Cervical Laminaplasty

This surgical procedure opens your spinal canal (the hollow space inside your spine) to relieve pressure on your spinal cord and nerves. To accomplish this, your surgeon increases the width, from side to side, of the roof of your spinal canal. Once secured in place, the procedure creates more room for your spinal cord, effectively addressing the problem.

If you’ve been diagnosed with myelopathy or spinal cord compression with symptoms such as weakness and/or numbness in your arm and hands, this procedure can reduce or eliminate your symptoms. The surgery is performed through an incision in the back of your neck.

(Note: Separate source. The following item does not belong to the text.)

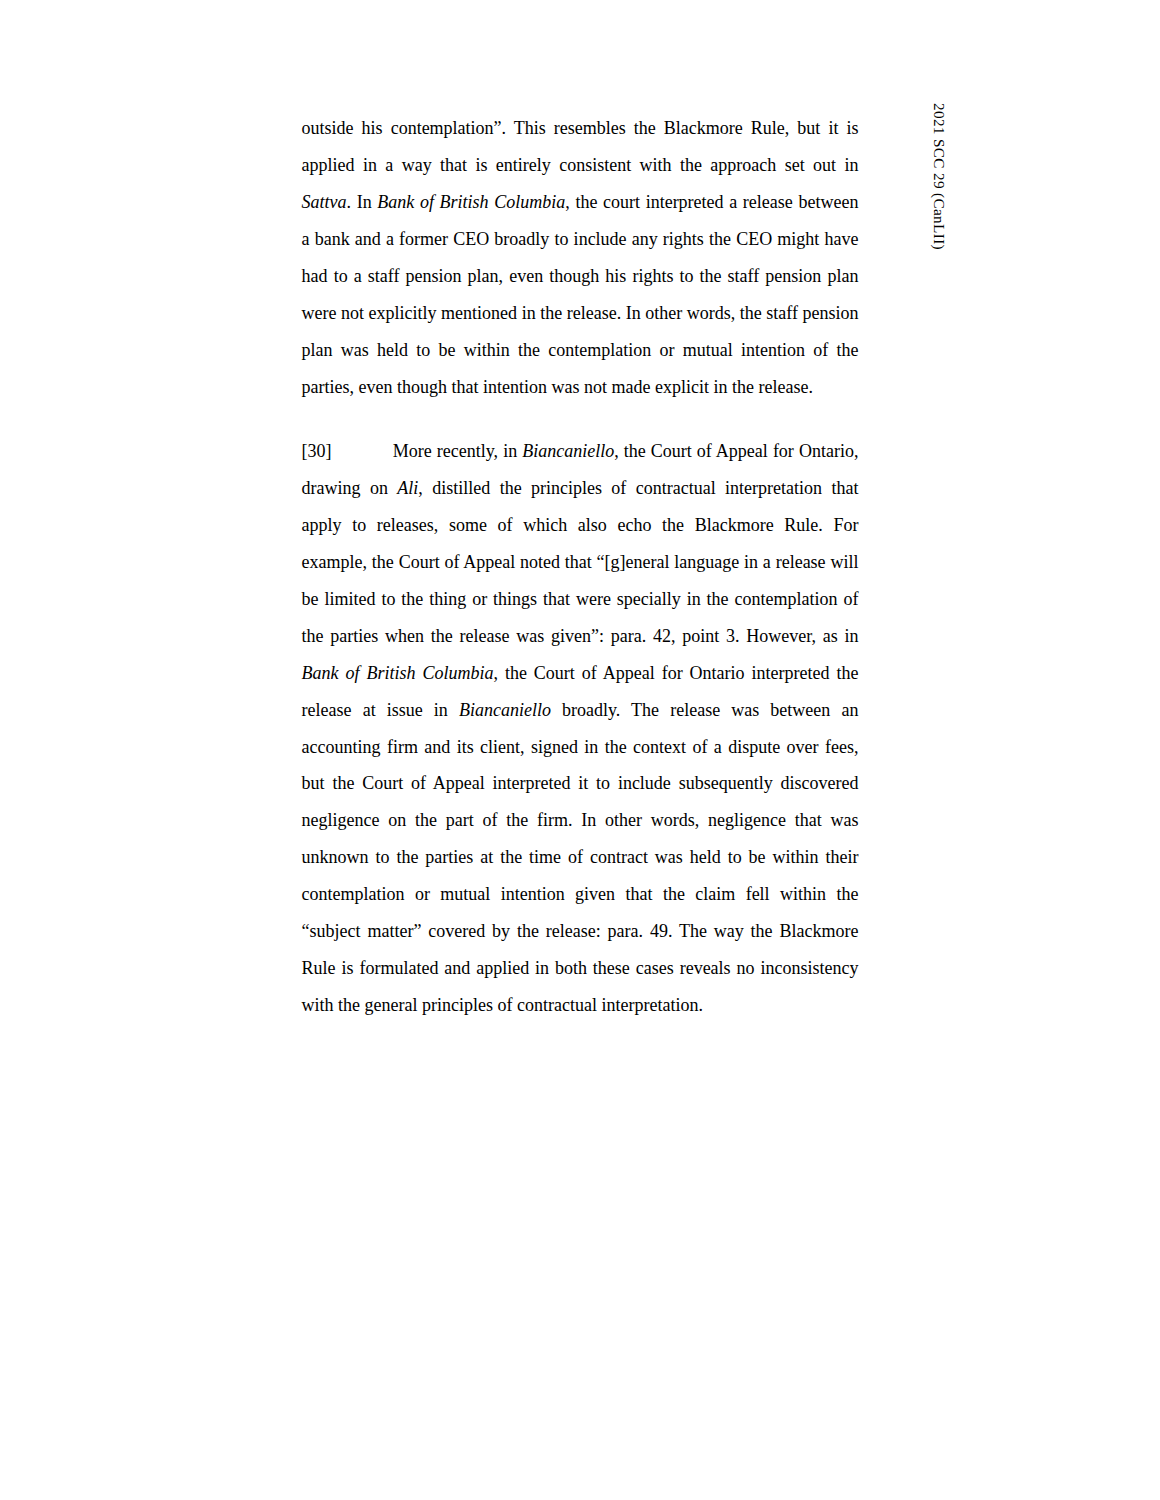2021 SCC 29 (CanLII)
outside his contemplation”. This resembles the Blackmore Rule, but it is applied in a way that is entirely consistent with the approach set out in Sattva. In Bank of British Columbia, the court interpreted a release between a bank and a former CEO broadly to include any rights the CEO might have had to a staff pension plan, even though his rights to the staff pension plan were not explicitly mentioned in the release. In other words, the staff pension plan was held to be within the contemplation or mutual intention of the parties, even though that intention was not made explicit in the release.
[30] More recently, in Biancaniello, the Court of Appeal for Ontario, drawing on Ali, distilled the principles of contractual interpretation that apply to releases, some of which also echo the Blackmore Rule. For example, the Court of Appeal noted that “[g]eneral language in a release will be limited to the thing or things that were specially in the contemplation of the parties when the release was given”: para. 42, point 3. However, as in Bank of British Columbia, the Court of Appeal for Ontario interpreted the release at issue in Biancaniello broadly. The release was between an accounting firm and its client, signed in the context of a dispute over fees, but the Court of Appeal interpreted it to include subsequently discovered negligence on the part of the firm. In other words, negligence that was unknown to the parties at the time of contract was held to be within their contemplation or mutual intention given that the claim fell within the “subject matter” covered by the release: para. 49. The way the Blackmore Rule is formulated and applied in both these cases reveals no inconsistency with the general principles of contractual interpretation.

This surgical procedure creates more space for your spinal cord and nerve roots, which relieves the painful pressure caused by spinal stenosis, a narrowing of the spinal canal. Some people are born with this ailment, but other causes include injuries, arthritis, tumors, herniated discs and bone spurs. The cervical laminaplasty procedure is described below. Ask your doctor about your risks and what to expect from your recovery.


You are placed face down on the operating table. After the anesthesia has taken effect, your board-certified surgeon makes an incision on the back of your neck to access your spine. This incision leaves a minimal scar.


Your surgeon then moves aside the muscle to access your spine. Then on one side of the spine, the surgeon scores each lamina — the bony area that covers your spinal cord — to create a vertical groove down your spine. On the other side, the surgeon cuts through each lamina.


The grooves on the first side act as hinges that allow the vertebrae to open like a door, as shown in the illustrations. This creates more space in the spinal canal, which relieves the pressure on the spinal cord and nerve roots. The surgeon inspects the spinal canal for bone spurs or other sources of compression and removes them.


To keep the more spacious bone passages open, your surgeon inserts small wedges made of bone graft material into each cut lamina. See the bottom illustration. The surgeon uses screws and metal implants, usually made of titanium, to secure the vertebrae and the bone wedges in place.


After the surgeon closes and bandages your incision, they may place drains in the wound to prevent fluid buildup and encourage healing. The drains are removed after one or two days. You may be required to wear a soft cervical collar for up to two weeks, at which time you can return to deskwork. Full recovery usually requires three months, although you may need to do therapeutic exercise during that time.